• **Work task**: Which of the lines below include "workforce"? Each one should be copied out.

• **Raw data**:

§

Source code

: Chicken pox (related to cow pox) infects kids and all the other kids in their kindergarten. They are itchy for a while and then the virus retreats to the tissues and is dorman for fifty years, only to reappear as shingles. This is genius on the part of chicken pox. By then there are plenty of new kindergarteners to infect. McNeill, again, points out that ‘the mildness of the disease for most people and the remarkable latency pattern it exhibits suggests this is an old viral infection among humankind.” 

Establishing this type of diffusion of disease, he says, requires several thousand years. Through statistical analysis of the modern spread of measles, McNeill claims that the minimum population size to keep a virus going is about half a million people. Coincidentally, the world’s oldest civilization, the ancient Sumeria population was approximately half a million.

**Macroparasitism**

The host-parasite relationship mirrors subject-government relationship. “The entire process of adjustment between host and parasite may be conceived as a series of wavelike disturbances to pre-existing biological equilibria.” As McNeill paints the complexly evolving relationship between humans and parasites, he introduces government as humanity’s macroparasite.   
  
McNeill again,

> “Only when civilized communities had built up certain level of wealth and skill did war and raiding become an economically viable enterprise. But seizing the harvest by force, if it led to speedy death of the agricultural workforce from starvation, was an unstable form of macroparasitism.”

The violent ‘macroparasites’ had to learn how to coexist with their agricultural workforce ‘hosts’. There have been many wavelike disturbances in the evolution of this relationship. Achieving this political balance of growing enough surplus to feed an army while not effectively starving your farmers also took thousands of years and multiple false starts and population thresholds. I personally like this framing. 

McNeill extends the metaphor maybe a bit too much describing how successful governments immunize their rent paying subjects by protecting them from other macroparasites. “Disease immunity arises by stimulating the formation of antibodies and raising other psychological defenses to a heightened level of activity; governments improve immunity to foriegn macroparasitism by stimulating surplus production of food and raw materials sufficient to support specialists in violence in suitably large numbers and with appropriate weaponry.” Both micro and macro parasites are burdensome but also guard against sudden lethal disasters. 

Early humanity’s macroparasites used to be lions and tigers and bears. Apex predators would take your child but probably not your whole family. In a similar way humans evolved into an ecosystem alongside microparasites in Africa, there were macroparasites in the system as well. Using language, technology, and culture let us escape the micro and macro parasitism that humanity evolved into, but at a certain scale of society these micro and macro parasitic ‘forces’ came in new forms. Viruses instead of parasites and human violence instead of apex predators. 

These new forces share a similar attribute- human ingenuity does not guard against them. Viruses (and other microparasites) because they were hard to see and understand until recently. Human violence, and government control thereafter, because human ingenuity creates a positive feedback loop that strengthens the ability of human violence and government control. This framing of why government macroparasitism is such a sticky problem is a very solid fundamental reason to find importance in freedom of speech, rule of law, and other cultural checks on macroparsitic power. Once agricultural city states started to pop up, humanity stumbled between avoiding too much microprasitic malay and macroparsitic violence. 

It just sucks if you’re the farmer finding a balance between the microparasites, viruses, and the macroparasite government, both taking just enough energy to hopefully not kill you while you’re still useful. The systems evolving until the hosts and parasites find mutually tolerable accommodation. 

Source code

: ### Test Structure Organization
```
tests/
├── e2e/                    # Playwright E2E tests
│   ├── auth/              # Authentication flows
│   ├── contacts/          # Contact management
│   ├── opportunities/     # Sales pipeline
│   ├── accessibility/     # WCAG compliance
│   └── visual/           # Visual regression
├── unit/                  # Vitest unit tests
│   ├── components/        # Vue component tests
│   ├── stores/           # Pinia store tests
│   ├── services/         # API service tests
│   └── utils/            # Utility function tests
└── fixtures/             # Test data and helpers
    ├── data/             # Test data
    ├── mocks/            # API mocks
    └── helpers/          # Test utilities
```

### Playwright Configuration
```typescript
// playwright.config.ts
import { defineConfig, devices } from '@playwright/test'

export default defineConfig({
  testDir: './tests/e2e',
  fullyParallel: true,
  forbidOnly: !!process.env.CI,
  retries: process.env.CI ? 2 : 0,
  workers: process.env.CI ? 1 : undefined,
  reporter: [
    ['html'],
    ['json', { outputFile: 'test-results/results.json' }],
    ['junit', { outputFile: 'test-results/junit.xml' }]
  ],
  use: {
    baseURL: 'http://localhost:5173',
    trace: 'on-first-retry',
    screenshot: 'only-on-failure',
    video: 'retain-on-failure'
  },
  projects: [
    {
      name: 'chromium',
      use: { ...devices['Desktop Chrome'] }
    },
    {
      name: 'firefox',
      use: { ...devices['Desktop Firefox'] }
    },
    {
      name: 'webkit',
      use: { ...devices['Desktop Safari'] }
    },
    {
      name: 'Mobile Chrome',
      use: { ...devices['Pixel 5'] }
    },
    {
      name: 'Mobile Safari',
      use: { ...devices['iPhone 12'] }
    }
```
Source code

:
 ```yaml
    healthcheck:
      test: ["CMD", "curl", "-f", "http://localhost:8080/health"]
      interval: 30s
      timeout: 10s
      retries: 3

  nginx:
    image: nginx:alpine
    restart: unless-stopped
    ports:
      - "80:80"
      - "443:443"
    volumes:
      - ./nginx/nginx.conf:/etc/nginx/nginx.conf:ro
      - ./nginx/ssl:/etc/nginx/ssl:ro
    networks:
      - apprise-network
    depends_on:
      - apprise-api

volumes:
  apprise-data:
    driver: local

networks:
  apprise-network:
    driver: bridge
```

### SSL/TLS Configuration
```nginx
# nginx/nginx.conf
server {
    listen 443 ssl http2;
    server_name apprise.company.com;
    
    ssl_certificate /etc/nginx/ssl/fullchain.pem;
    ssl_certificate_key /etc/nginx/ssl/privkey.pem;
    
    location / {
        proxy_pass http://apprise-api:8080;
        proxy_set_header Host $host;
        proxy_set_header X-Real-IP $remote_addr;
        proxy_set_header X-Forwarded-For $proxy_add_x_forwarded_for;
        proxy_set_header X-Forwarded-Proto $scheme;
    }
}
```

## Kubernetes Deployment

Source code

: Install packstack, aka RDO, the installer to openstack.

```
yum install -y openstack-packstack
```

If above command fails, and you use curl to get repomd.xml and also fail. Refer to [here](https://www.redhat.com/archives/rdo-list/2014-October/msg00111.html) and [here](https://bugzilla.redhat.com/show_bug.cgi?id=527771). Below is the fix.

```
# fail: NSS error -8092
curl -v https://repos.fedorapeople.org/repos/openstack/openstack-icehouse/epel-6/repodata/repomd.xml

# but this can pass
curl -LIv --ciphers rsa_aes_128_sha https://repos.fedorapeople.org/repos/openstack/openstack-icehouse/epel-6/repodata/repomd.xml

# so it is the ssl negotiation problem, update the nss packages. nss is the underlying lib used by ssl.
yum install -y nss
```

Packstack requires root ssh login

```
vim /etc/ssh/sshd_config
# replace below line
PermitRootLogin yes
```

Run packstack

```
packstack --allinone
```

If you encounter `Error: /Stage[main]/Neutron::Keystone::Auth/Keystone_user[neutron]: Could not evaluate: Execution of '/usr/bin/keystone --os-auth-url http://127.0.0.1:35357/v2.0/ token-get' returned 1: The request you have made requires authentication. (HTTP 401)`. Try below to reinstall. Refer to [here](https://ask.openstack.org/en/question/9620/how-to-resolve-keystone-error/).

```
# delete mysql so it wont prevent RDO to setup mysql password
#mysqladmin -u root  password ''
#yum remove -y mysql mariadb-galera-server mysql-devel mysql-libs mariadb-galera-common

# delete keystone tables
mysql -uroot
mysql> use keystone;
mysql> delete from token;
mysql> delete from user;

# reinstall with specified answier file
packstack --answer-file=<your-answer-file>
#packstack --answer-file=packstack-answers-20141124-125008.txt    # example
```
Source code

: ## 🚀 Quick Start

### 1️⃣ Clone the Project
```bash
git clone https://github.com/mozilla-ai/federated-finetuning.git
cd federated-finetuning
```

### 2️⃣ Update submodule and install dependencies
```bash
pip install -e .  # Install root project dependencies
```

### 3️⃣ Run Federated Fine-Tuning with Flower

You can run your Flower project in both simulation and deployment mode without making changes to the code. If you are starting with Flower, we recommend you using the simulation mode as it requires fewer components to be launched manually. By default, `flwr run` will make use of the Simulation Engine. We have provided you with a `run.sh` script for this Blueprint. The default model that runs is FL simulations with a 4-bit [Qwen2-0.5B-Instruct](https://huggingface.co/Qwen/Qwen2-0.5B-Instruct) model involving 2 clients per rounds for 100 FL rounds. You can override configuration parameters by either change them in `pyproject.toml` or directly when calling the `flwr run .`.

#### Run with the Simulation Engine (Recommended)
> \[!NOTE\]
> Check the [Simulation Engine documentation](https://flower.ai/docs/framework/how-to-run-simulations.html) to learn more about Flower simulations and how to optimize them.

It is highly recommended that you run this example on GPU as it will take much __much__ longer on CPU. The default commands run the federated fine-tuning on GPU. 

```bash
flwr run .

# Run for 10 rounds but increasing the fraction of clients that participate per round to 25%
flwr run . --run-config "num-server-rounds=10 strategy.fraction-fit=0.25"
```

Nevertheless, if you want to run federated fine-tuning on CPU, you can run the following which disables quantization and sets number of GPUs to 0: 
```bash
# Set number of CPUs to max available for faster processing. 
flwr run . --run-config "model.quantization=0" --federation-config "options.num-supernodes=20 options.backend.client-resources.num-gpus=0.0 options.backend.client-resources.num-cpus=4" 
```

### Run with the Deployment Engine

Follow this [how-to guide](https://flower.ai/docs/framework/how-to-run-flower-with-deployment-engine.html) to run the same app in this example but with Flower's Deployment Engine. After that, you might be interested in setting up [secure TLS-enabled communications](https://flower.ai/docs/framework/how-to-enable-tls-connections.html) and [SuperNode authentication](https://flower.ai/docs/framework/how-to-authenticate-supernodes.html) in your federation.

§

• **Response box**:
> “Only when civilized communities had built up certain level of wealth and skill did war and raiding become an economically viable enterprise. But seizing the harvest by force, if it led to speedy death of the agricultural workforce from starvation, was an unstable form of macroparasitism.”
The violent ‘macroparasites’ had to learn how to coexist with their agricultural workforce ‘hosts’. There have been many wavelike disturbances in the evolution of this relationship. Achieving this political balance of growing enough surplus to feed an army while not effectively starving your farmers also took thousands of years and multiple false starts and population thresholds. I personally like this framing. 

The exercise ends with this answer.